Technology & Disinformation : a scientist’s opinion
Interview with Kalina Bontcheva, University of Sheffield.
Can you explain the implications of deep fakes and synthetic media disinformation more broadly? In what ways is it different to more text-based output?
Deepfakes are artificially generated images and videos. They can cause significant harm, as they look credible, they are harder for citizens to verify, and can give the impression, e.g. that a politician has said or done something that they did not. The pornography-oriented deep fakes are also offensive to the target and can be used as part of online abuse campaigns, e.g. against journalists. The difference from text-based misinformation or memes is in the medium – deep fakes are artificial images and videos.
You also mentioned the need for platforms like Twitter and Facebook to make their datasets more available, as well as storying historic data.
Do you think that means we need more movement in terms of data protection law across the board in general? Can you speak a little about why data is important?

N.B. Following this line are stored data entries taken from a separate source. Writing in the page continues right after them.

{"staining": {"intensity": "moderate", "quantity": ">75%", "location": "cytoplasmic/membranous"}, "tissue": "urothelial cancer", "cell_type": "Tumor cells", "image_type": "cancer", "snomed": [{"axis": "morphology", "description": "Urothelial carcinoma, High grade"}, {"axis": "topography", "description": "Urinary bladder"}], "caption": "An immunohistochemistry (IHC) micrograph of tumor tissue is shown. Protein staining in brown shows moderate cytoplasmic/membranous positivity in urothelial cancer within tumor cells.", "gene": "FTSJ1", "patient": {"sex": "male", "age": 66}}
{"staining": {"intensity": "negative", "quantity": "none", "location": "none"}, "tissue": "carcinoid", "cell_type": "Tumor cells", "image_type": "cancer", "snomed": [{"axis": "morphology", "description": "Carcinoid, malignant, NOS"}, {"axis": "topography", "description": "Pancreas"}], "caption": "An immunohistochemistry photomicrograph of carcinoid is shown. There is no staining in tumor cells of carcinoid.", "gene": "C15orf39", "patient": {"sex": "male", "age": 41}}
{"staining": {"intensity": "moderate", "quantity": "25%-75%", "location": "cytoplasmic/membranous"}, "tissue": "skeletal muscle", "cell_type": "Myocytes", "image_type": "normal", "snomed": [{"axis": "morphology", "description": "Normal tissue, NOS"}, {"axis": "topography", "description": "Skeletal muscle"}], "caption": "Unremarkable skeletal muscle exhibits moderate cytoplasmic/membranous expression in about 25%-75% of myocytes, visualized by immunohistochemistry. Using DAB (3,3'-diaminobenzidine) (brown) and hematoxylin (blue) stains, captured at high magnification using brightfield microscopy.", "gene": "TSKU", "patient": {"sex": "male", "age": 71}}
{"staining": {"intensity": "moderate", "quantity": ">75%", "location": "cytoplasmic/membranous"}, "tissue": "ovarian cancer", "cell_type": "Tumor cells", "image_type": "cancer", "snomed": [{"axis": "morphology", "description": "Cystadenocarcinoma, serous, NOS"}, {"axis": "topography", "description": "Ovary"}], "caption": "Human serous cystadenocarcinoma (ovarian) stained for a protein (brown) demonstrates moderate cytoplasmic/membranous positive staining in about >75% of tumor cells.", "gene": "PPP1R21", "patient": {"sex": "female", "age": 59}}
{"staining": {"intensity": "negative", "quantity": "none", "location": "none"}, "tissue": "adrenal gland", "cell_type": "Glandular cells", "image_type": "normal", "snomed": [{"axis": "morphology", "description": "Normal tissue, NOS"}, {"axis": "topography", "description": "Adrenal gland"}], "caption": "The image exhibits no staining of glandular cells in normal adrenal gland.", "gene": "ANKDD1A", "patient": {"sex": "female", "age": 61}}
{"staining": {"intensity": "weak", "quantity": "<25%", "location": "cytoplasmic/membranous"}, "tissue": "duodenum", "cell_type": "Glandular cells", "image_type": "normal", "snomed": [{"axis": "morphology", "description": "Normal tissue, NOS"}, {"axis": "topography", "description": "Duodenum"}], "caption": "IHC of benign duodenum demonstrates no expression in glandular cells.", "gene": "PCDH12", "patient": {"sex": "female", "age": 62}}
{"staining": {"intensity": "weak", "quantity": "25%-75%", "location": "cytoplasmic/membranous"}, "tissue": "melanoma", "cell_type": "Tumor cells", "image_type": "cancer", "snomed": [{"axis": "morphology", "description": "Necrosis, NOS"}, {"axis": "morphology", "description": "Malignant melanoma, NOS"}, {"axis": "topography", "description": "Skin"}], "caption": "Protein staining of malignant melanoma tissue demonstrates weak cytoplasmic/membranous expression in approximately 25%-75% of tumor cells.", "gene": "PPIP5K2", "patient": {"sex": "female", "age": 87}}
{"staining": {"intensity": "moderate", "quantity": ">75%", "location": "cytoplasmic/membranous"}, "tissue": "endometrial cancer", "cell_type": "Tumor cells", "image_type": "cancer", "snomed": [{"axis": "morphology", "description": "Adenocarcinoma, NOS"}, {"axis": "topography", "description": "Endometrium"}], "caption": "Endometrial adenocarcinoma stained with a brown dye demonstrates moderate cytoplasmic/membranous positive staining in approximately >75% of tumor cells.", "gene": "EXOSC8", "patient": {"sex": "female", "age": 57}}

Yes, there is a strong need for data protection laws that can adequately address the challenges of user data being misused and harvested without consent by third-party applications, political parties/politicians, researchers, and others. The questioning of the UK Information Commissioner by the UK DCMS inquiry into fake news has a lot of interesting points with respect to privacy and data protection. Specifically about the data sets – making them accessible to researchers does not mean they need to be made public and many of the social platforms are already sharing selected data with selected labs. The argument here is that it needs to be more open to all researchers, but also journalists. The High-Level Expert Group report made the more general point about having European research institutes that enable this to happen. Having historical data is critically important, including misinformation and accounts that have been removed by the platforms, as they enable researchers and journalists to really establish what misinformation there is, how it spread, who spread it, and potentially why. It’s the same reason that we keep old newspapers and other material of historical importance in libraries. We are not advocating to make all data available, but around key events, e.g. elections or on key controversial topics, e.g. vaccines, abortion.
Can you explain what information laundering means?
It basically means taking information from one site, then reposting it on another, possibly with some modification, but without crediting the original source. It’s used to give the impression that multiple sites are reporting on the same (false) story and thus give it credibility.
Can you talk a bit about the monetary incentives of fakes news, how and who can address them?
Generally, fake news sites generate revenue from hosting ads. De-monetising them is most likely to succeed through changing the algorithms of Google and social platforms to not promote such sites and clickbait adverts, as well as through better advertising standards.
There is a breadth of different initiatives in your study. Do you see collaborations bearing fruits already?
Yes, collaborations are definitely starting to bear fruits. The First Draft initiative is a voluntary collaboration between companies, journalists, and scientists, which has produced many useful resources and insights. Around elections, fact checkers from different media often now work collaboratively to deliver better results. And regulators have now acknowledged that there is need for a coordinated approach.